Il nous faut préciser différentes choses avant de développer ce que nous avons à expliciter. Si le cerveau est l’organe le plus complexe de l’être humain, le cœur reste l’organe le plus important, car s’il s’arrête, tout ce qui est de l’être humain s’arrête d’exister. Les systèmes, dont la charge est d’assurer la fluidité du fonctionnement vital, ne sont pas des systèmes fermés. Prenons l’exemple de la genèse cardiaque, par la naissance initiale de ses cellules dans la paroi des artères. Cela montre que la génération du cœur est le fait d’une nécessité circulatoire du sang dans ces artères. Ainsi, ce que nous appelons adaptation, pour les efforts occasionnés par les différentes expériences vécues, n’est autre qu’un processus de transformation qui nous fait être autre que ce que nous étions auparavant. Ceci nécessite que tous les processus vitaux soient ouverts pour des possibilités évolutionnaires. Nous avons déjà écrit, dans une réflexion précédente, que rien n’empêche une continuité entre des manifestations microphysiques et des manifestations macro-physiques. Enfin, il nous faut accepter que les ADN, comme toutes les entités fondamentales ou non, se « parlent », puisque tout est une affaire de rapports mutuels, dont les contextes d’opération nous en précisent les termes.
Les logiques se réfèrent aux sens, Quels que soient les variables en chiffres, les opérationnalités des nombres sont une affaire de contexte fonctionnel, dont les problématicités de sens, interprétées en lettres, peuvent en donner un sens. Mais que fait-on de la conscience, ce phénomène qui n’est ni signifiant ni signifié, mais qui transcrit un rapport au monde ? Rien, parce que la conscience, éclairante, ne relève pas de l’utilité, mais d’une présence, d’un type de rapport au monde. Les différentes consciences sont hiérarchies d’une présence au monde de l’instant. La faculté de conscience est ainsi le creuset de la transformation, c’est par elle que le monde opère ses différentes actions, par la variété de ses contextes de sens, qu’elle absorbe tous sans exception.
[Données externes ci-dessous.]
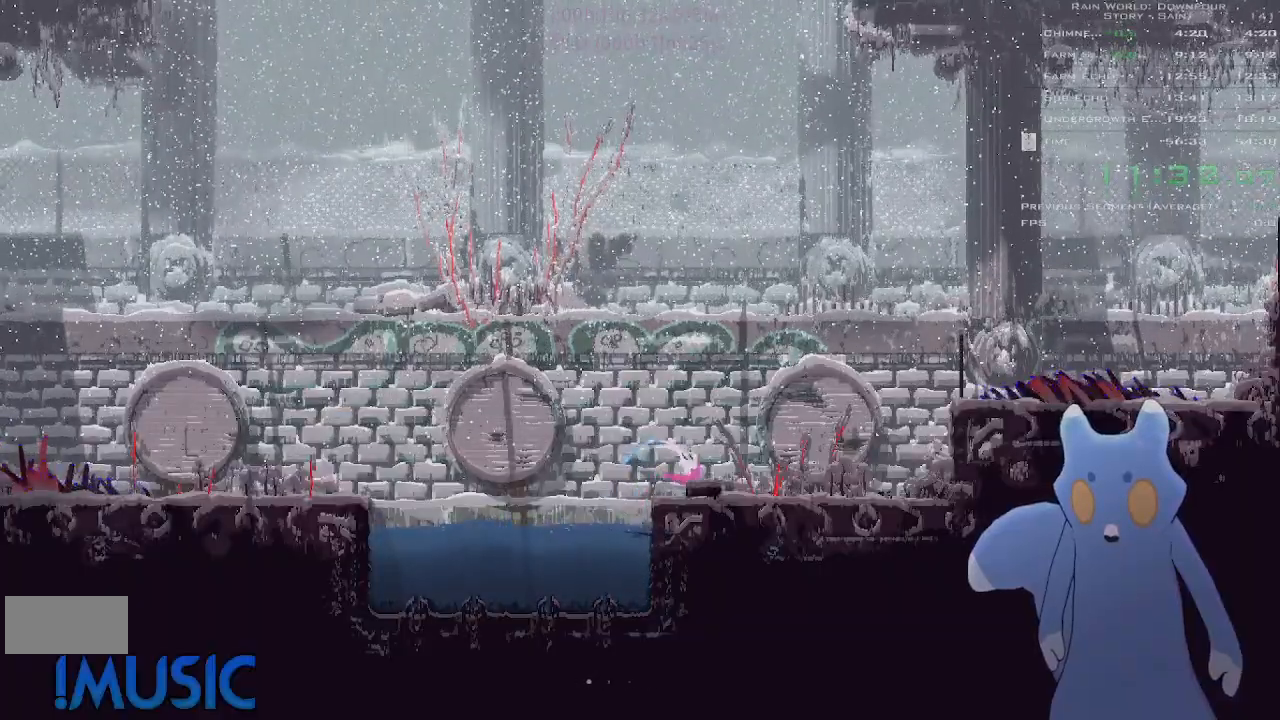
{"keys": ["left"], "events": [[100, "j", "down"], [250, "j", "up"], [416, "right", "up"], [433, "left", "down"]]}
Que devient le fonctionnement humain dans ce schéma ? Le traducteur du langage génétique d’une histoire, par une conscience portée par des processus vitaux. Qui va en être les bénéficiaires ? En premier l’esprit formel, dont les savoirs sont vus comme des cellules organiques, puisqu’elles assurent la transmission et la genèse de toutes les formes de vie.
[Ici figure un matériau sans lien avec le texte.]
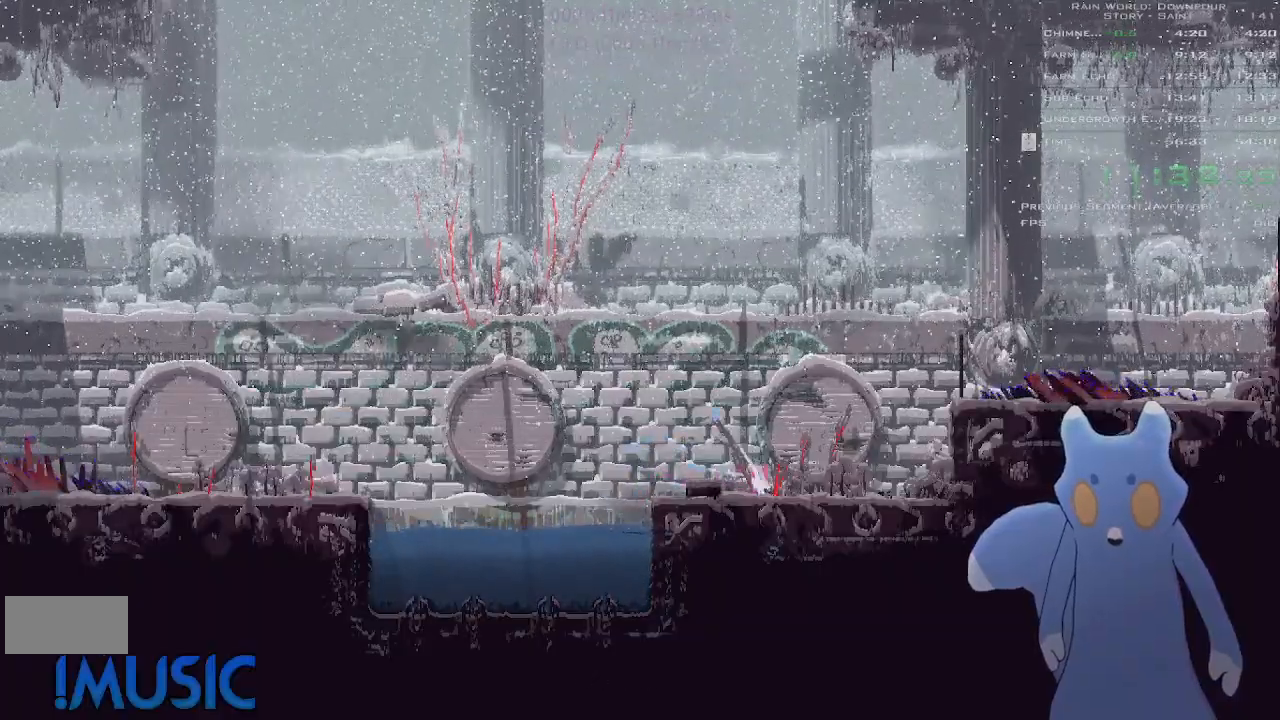
{"keys": [], "events": [[83, "j", "down"], [83, "left", "up"], [283, "j", "up"]]}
Les cellules biologiques sont les grandes gagnantes d’un loto universel de clés génétiques, mais à cause de l’émergence humaine, elles perdent le pouvoir de liberté emprunté au hasard. En effet, celui-ci se voit remplacé par un certain ordre des choses, impulsé par le pouvoir de la conscience, puisque c’est par elle que s’instaure toute hiérarchie. Le corps règne donc en maître, tant que l’être humain ne se mette pas en tête de le détrôner, par l’avènement d’une âme maîtresse de toute destinée individuelle, l’homme conscient. Ce ne sera ainsi que par le concours de cette âme que nous retrouverons toute l’expression d’un libre-arbitre conscient.